--- DATA IN THIS EXERCISE ---

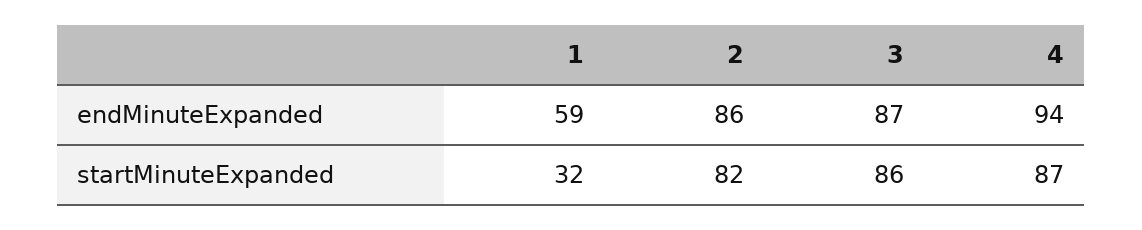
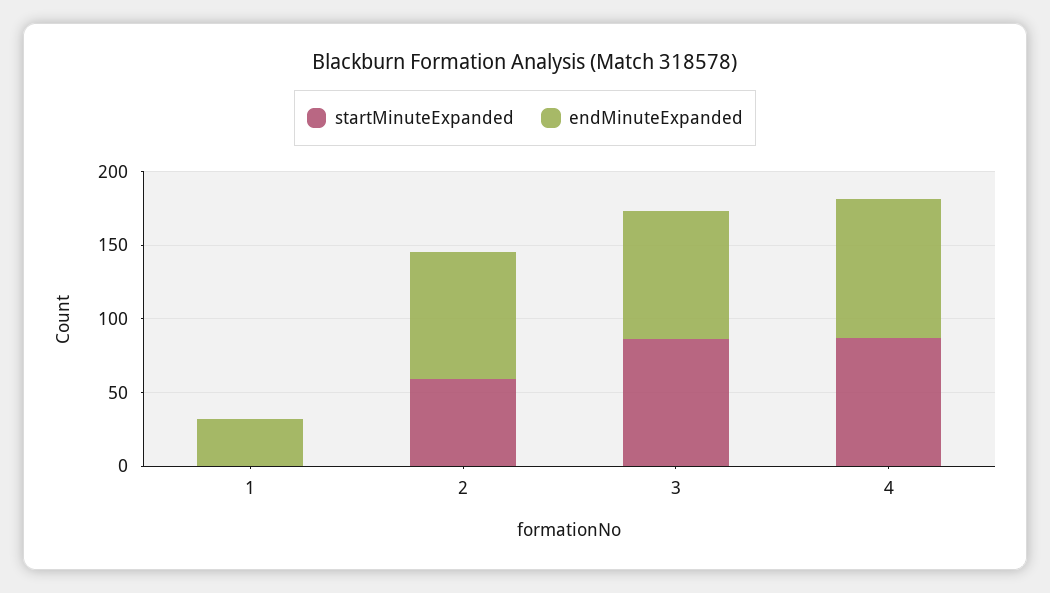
endMinuteExpanded, 1: 59 -> 30
startMinuteExpanded, 1: 32 -> 0
startMinuteExpanded, 2: 82 -> 60

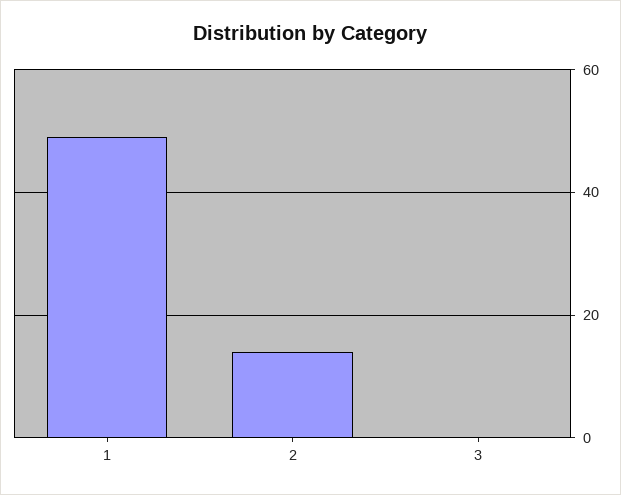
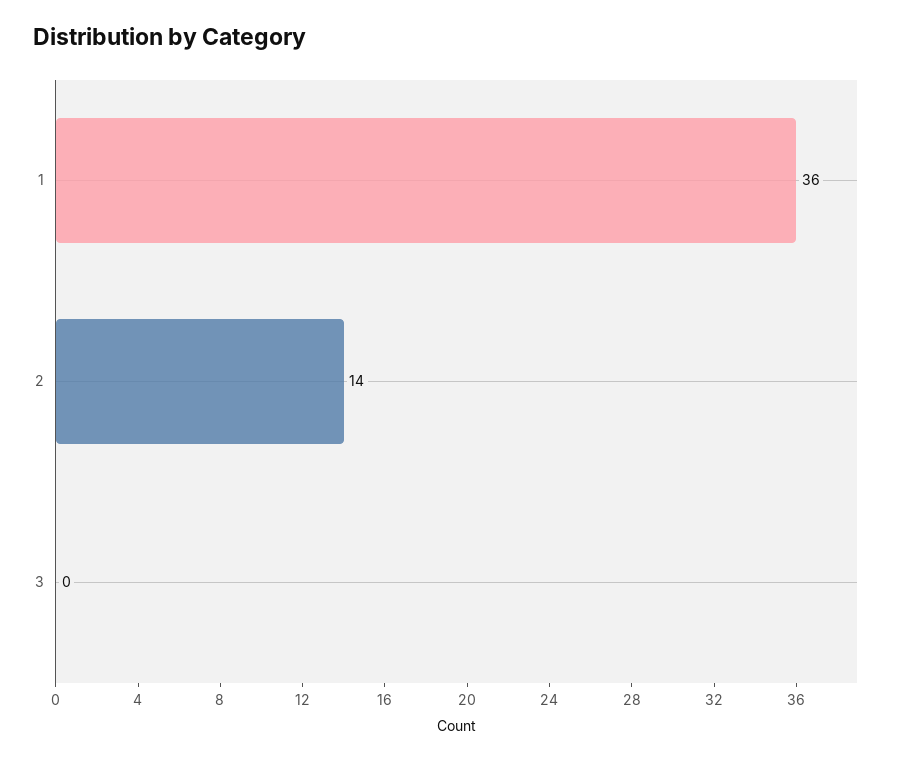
1: 50 -> 36

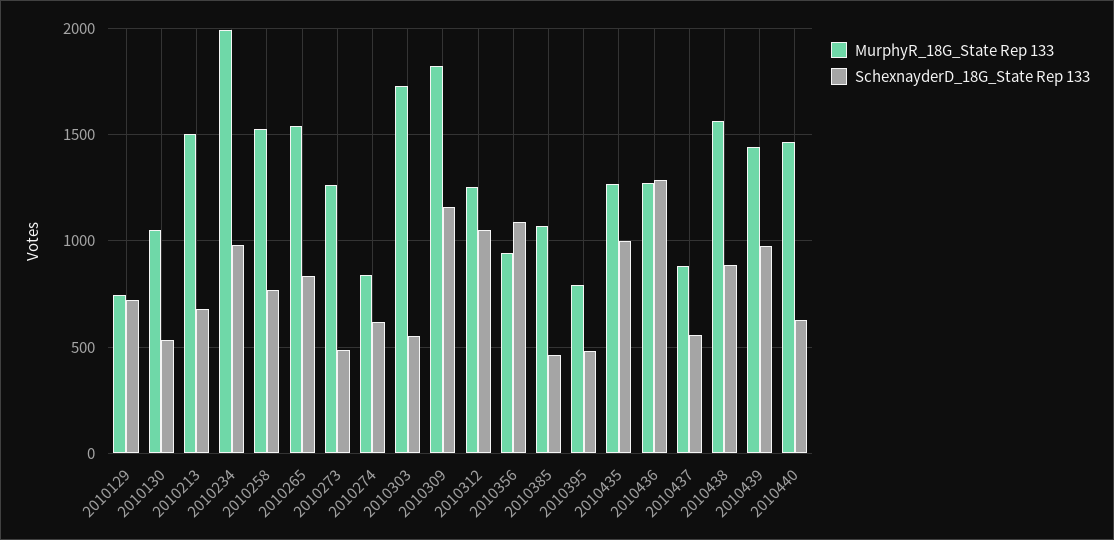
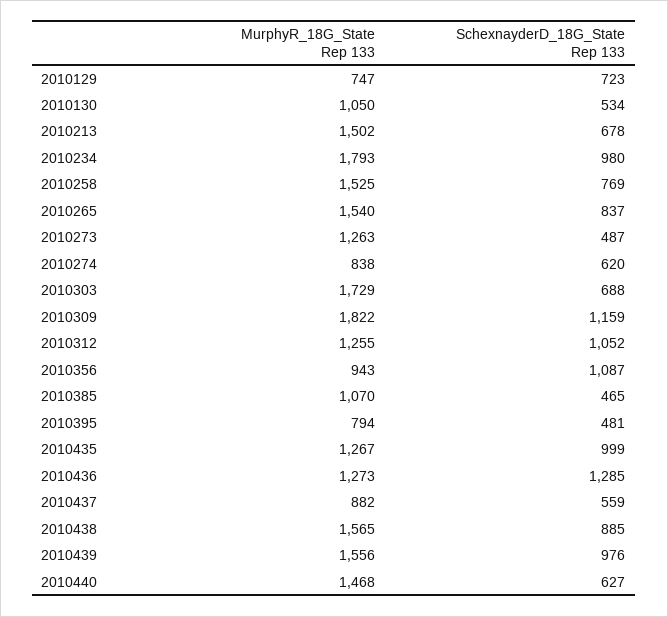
MurphyR_18G_State Rep 133, 2010234: 2000 -> 1793
SchexnayderD_18G_State Rep 133, 2010303: 550 -> 688
MurphyR_18G_State Rep 133, 2010439: 1450 -> 1556

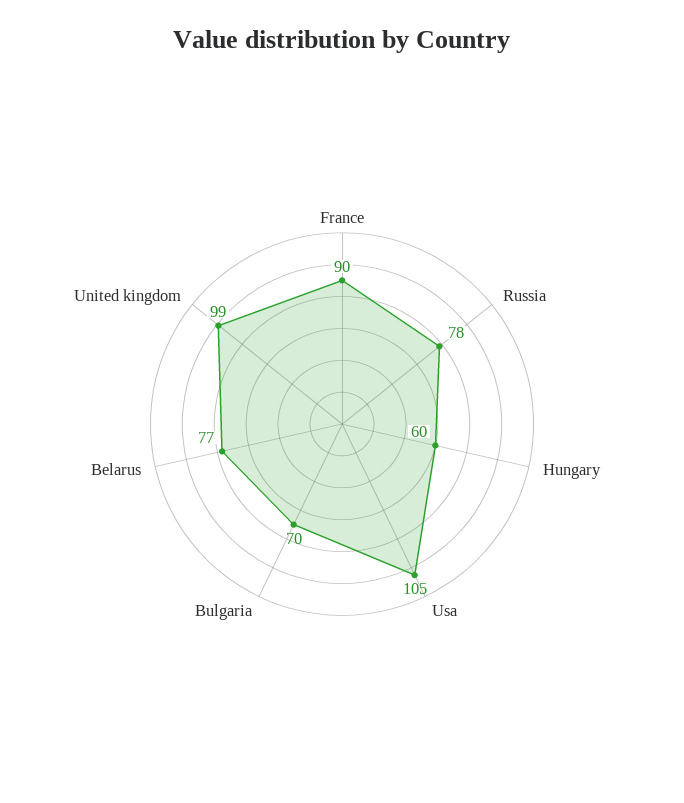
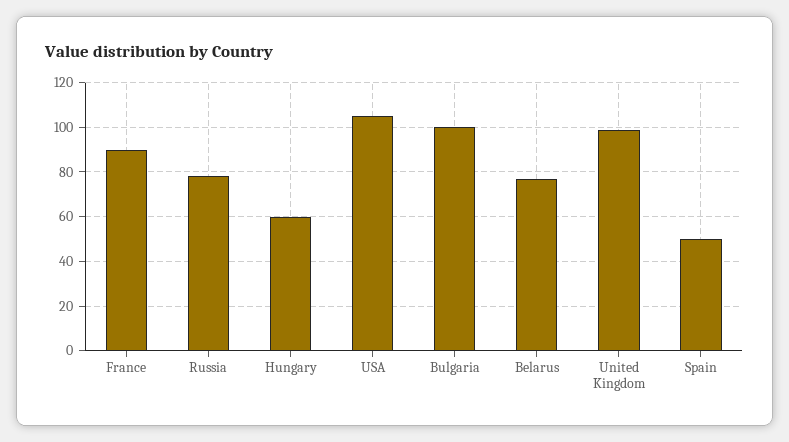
Bulgaria: 70 -> 100
Spain: none -> 50

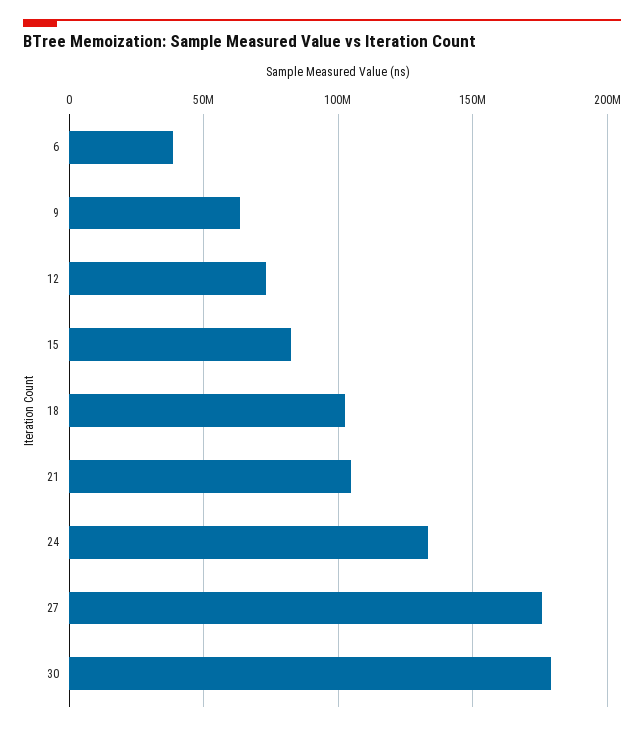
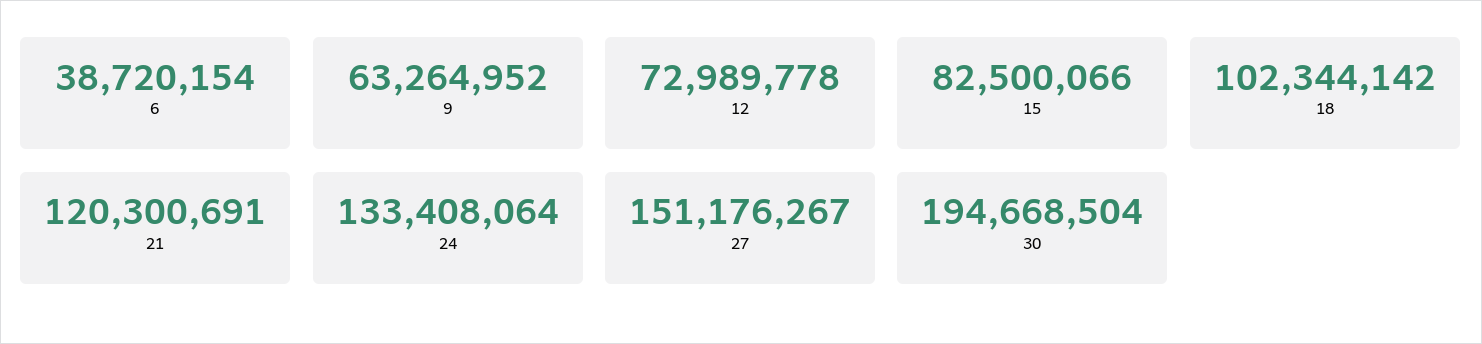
21: 105000000 -> 120300691
27: 175000000 -> 151176267
30: 180000000 -> 194668504

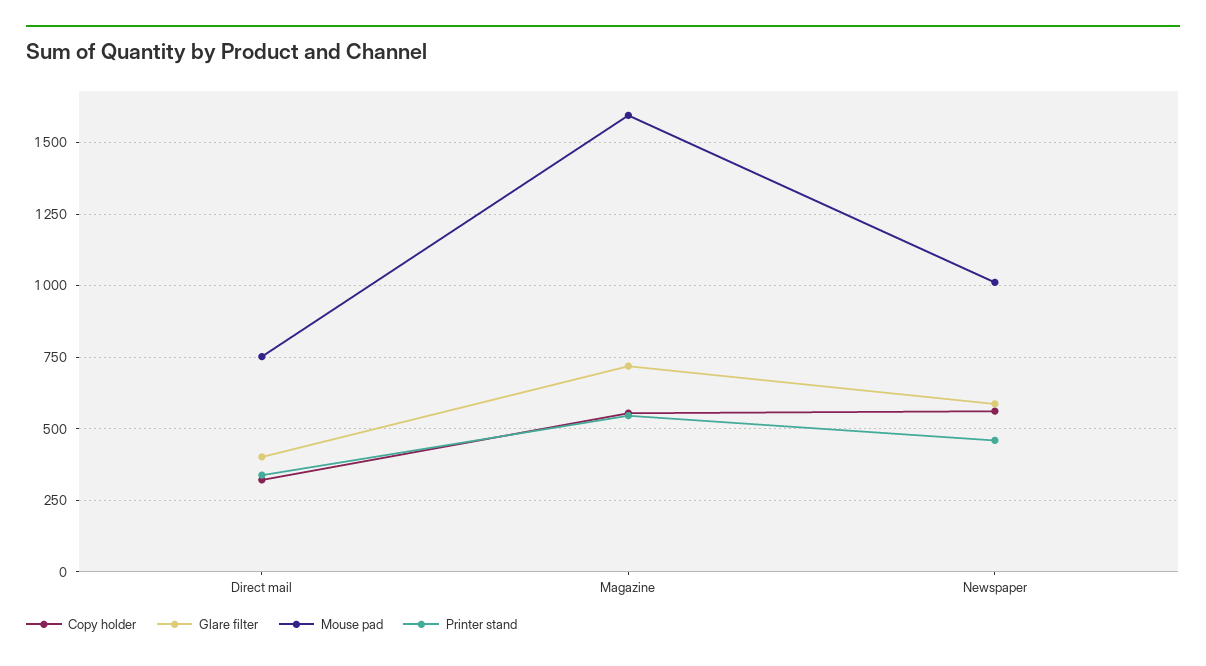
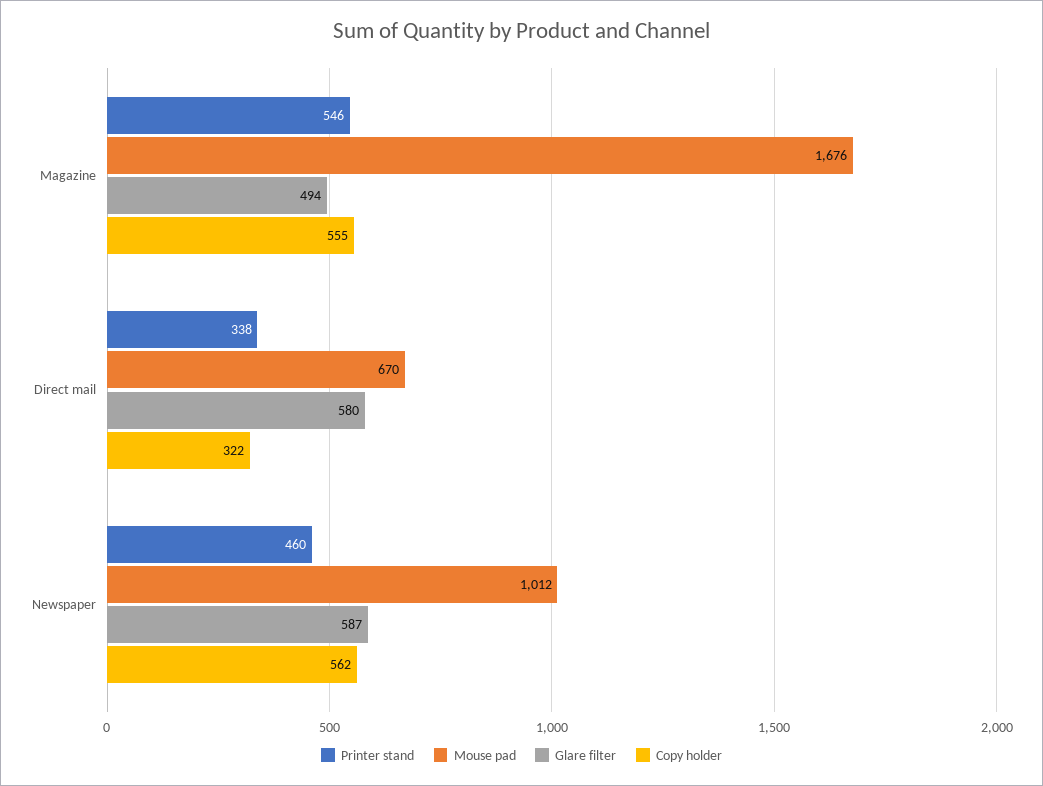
Glare filter, Direct mail: 400 -> 580
Mouse pad, Direct mail: 750 -> 670
Glare filter, Magazine: 725 -> 494
Mouse pad, Magazine: 1600 -> 1676

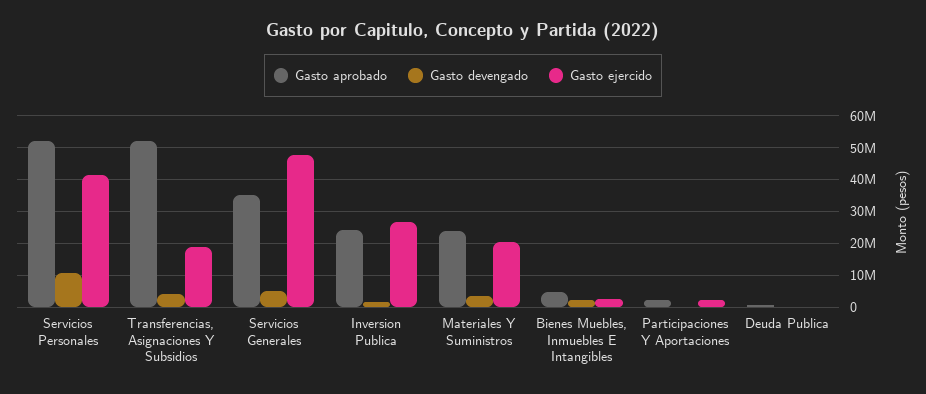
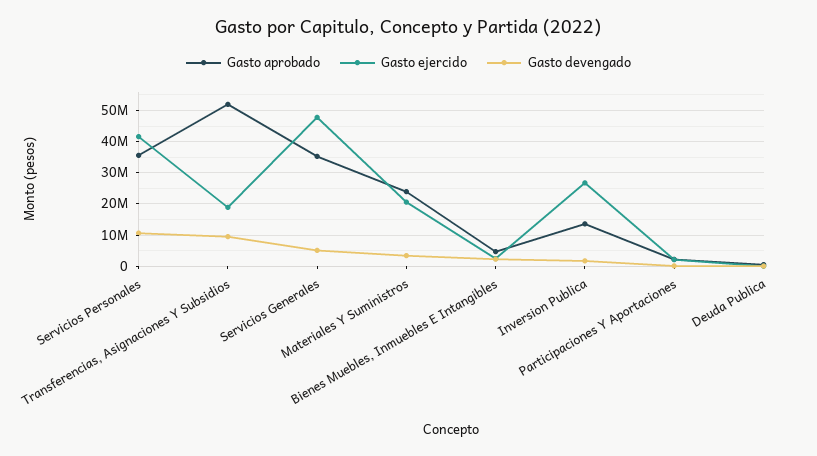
Gasto aprobado, Servicios Personales: 52000000 -> 36000000
Gasto devengado, Transferencias, Asignaciones Y Subsidios: 4000000 -> 10000000
Gasto aprobado, Inversion Publica: 24000000 -> 14000000

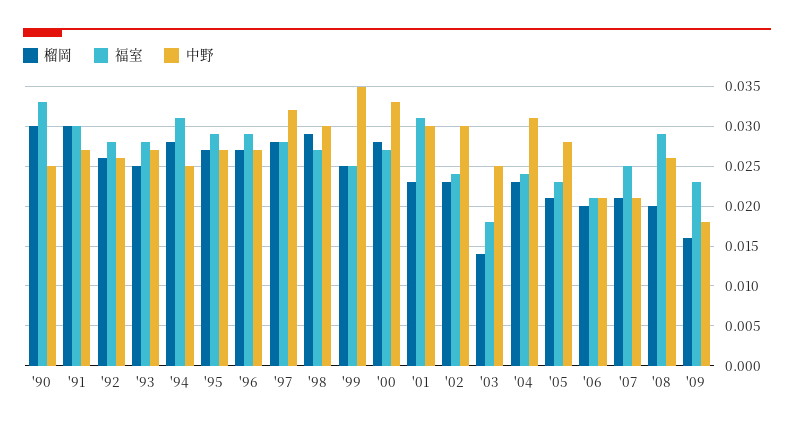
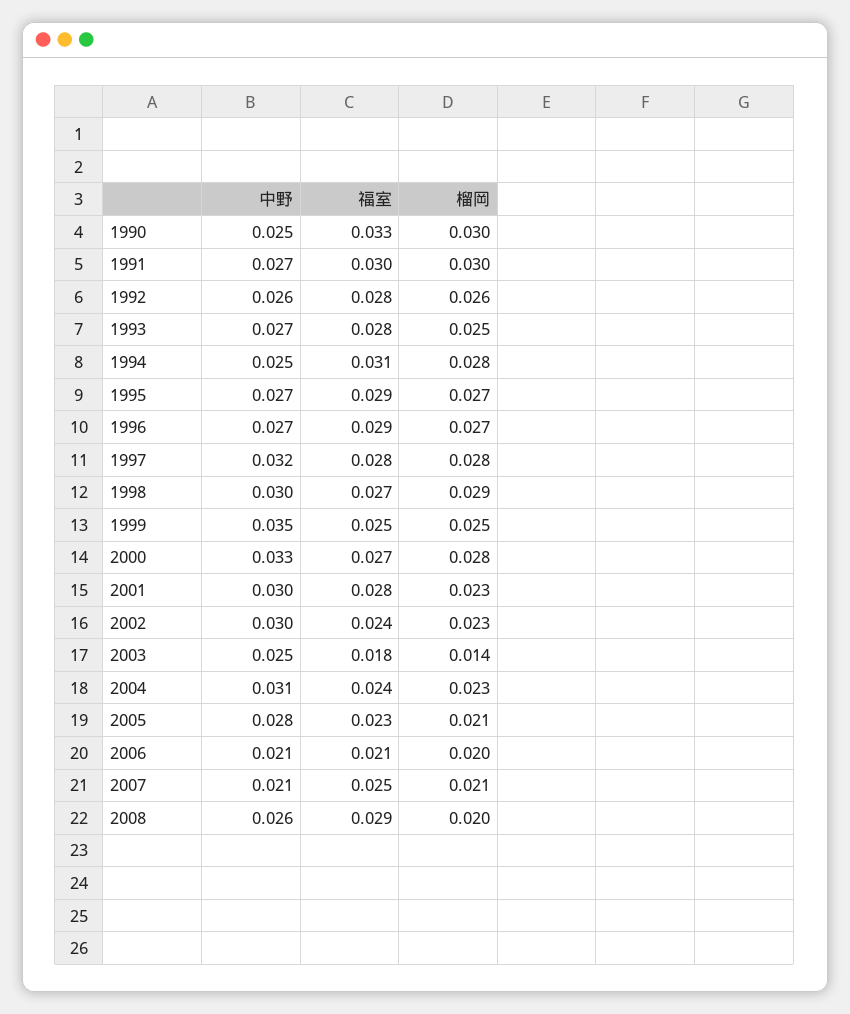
福室, '01: 0.031 -> 0.028
榴岡, '09: 0.016 -> none
福室, '09: 0.023 -> none
中野, '09: 0.018 -> none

---

TASK INSTRUCTIONS
Search the entries above for the word "Mouse" and count the lines that hold it. Reply with only that number.

THE ANSWER
2